◆ **Exercise aim**
Write the listing out again, exactly as it reads below.

◆ **Data extracts**

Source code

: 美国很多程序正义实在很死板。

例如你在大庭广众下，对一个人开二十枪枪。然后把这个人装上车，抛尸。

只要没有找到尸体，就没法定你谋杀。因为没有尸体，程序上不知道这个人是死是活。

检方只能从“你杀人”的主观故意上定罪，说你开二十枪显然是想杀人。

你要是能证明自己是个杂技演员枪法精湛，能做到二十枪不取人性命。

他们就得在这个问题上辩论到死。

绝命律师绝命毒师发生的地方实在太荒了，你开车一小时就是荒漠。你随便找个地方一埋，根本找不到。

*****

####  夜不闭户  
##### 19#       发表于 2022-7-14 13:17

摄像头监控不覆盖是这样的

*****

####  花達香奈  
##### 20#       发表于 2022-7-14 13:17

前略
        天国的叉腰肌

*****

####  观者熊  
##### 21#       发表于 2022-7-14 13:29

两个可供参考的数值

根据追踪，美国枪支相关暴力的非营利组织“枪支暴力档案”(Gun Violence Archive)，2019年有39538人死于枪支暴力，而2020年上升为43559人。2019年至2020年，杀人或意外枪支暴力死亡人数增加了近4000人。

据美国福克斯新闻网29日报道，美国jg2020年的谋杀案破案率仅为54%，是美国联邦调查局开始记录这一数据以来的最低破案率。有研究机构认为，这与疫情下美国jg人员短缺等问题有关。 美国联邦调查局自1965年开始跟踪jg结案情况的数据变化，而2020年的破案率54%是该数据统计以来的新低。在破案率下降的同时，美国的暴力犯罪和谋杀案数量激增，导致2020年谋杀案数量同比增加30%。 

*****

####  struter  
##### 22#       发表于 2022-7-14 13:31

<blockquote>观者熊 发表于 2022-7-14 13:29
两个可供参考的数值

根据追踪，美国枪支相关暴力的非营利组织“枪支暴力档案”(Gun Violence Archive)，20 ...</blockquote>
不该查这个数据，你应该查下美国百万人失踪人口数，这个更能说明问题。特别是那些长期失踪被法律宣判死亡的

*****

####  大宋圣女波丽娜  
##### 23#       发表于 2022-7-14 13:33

◆ **Response below**
Source code

: 美国很多程序正义实在很死板。

例如你在大庭广众下，对一个人开二十枪枪。然后把这个人装上车，抛尸。

只要没有找到尸体，就没法定你谋杀。因为没有尸体，程序上不知道这个人是死是活。

检方只能从“你杀人”的主观故意上定罪，说你开二十枪显然是想杀人。

你要是能证明自己是个杂技演员枪法精湛，能做到二十枪不取人性命。

他们就得在这个问题上辩论到死。

绝命律师绝命毒师发生的地方实在太荒了，你开车一小时就是荒漠。你随便找个地方一埋，根本找不到。

*****

####  夜不闭户  
##### 19#       发表于 2022-7-14 13:17

摄像头监控不覆盖是这样的

*****

####  花達香奈  
##### 20#       发表于 2022-7-14 13:17

前略
        天国的叉腰肌

*****

####  观者熊  
##### 21#       发表于 2022-7-14 13:29

两个可供参考的数值

根据追踪，美国枪支相关暴力的非营利组织“枪支暴力档案”(Gun Violence Archive)，2019年有39538人死于枪支暴力，而2020年上升为43559人。2019年至2020年，杀人或意外枪支暴力死亡人数增加了近4000人。

据美国福克斯新闻网29日报道，美国jg2020年的谋杀案破案率仅为54%，是美国联邦调查局开始记录这一数据以来的最低破案率。有研究机构认为，这与疫情下美国jg人员短缺等问题有关。 美国联邦调查局自1965年开始跟踪jg结案情况的数据变化，而2020年的破案率54%是该数据统计以来的新低。在破案率下降的同时，美国的暴力犯罪和谋杀案数量激增，导致2020年谋杀案数量同比增加30%。 

*****

####  struter  
##### 22#       发表于 2022-7-14 13:31

<blockquote>观者熊 发表于 2022-7-14 13:29
两个可供参考的数值

根据追踪，美国枪支相关暴力的非营利组织“枪支暴力档案”(Gun Violence Archive)，20 ...</blockquote>
不该查这个数据，你应该查下美国百万人失踪人口数，这个更能说明问题。特别是那些长期失踪被法律宣判死亡的

*****

####  大宋圣女波丽娜  
##### 23#       发表于 2022-7-14 13:33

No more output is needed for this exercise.